Depois de encerrar mais um namoro (ou alguma coisa parecida) antes que o espectador tenha sido capaz de memorizar o nome do filme de Mark Mylod, Ally Darling se despede de Rick, o tipo meio dândi de Zachary Quinto, e procura a garrafa mais próxima, larga o suficiente para todas as suas mágoas. Bem em mais um daqueles papéis pré-moldados, em que melancolia e uma dose generosa de cinismo alternam-se num movimento finamente orquestrado, sem prejuízo de uma ou do outro e ganho do enredo — e da personagem mesma, claro —, Anna Faris empresta à protagonista quase todo o seu encanto e, vá lá, credibilidade, malgrado algumas inconsistências do roteiro de Gabrielle Allan e Jennifer Crittenden teimem em querer botar tudo a perder. Ally não parece do tipo que acredita em pesquisas quantitativas (e tanto menos nas que se arvoram a sacramentar a uniformidade de um campo tão diverso quanto os anseios femininos), mas assim mesmo fica escandalizada ao saber que, nos Estados Unidos, mulheres que já dormiram com mais de dez homens e meio (nada como a precisão das estatísticas) não se casam. Rick foi seu vigésimo parceiro, ou seja, do ponto de vista das ciências exatas, a sua é uma causa perdida, mas o que o texto de Allan e Crittenden apenas insinua, sem coragem de o dizer com todas as letras, é que a moça está incomodada de fato com a incerteza que o destino promoveu de algo etéreo, um tormento meramente paranoico, para a dura realidade: sua derrocada profissional e o consequente olho da rua.
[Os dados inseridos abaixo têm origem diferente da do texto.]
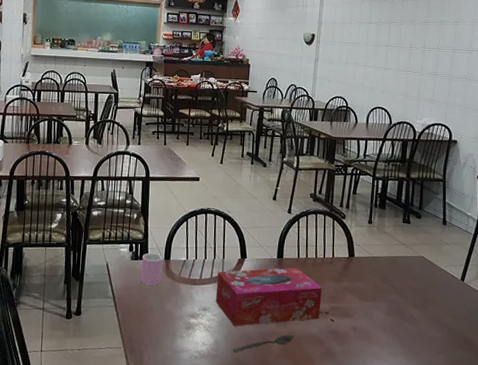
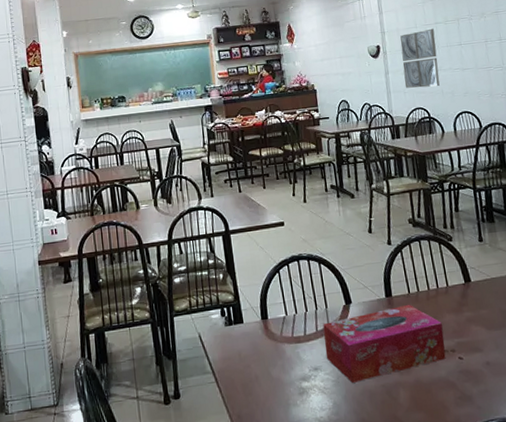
cup: present [140,252,162,286] -> none [237,314,262,352]
spoon: present [233,335,294,353] -> none [355,383,422,414]
wall art: none [330,26,367,81] -> present [400,28,440,88]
Essa desonestidade fundamental da história é resolvida de modo desabridamente constrangedor com o plano de Ally, tão genial quanto uma comédia romântica de Hollywood autoriza, de ir à cata de seus incontáveis ex-namorados, um por um, até que um, enfim, dê-se por vencido e conceda-lhe um revival. Para tanto, convence o vizinho, Colin Shea, a investir-se da função de seu detetive particular, mas logo que se apresenta, todos sabemos muito bem para onde a trama há de se encaminhar. Músico de trabalhos diletantes, bermuda abaixo do joelho e tênis de lona, sem dinheiro até para bancar o sanduíche do encontro em que definem as “estratégias de ação”, fragilidades que compensa com um belo sorriso e os músculos para todos os gostos, Chris Evans compõe com Faris um casal à “A Gata e o Rato” (1985), o grande trunfo de Mylod, que manipula com habilidade as cordas desse anti-romance mais e mais incontrolável.

A participação de Anthony Mackie, como Tom Piper, o ex-namorado que se propõe a realizar o sonho farsesco de Ally, não sem se sentir a ovelha tocada ao matadouro, dá um pouco de dinamismo à narrativa, que não vai muito além do previsível. “Qual seu Número?” tem graça, mas a dupla Faris-Evans é melhor. Fique com eles.


Filme: Qual seu Número?
Direção: Mark Mylod
Ano: 2011
Gênero: Romance/Comédia
Nota: 7/10

Giancarlo Galdino

Depois de sonhos frustrados com uma carreira de correspondente de guerra à Winston Churchill e Ernest Hemingway, Giancarlo Galdino aceitou o limão da vida e por quinze anos trabalhou com o azedume da assessoria de políticos e burocratas em geral. Graduado em jornalismo e com alguns cursos de especialização em cinema na bagagem, desde 1º de junho de 2021, entretanto, consegue valer-se deste espaço para expressar seus conhecimentos sobre filmes, literatura, comportamento e, por que não?, política, tudo mediado por sua grande paixão, a filosofia, a ciência das ciências. Que Deus conserve.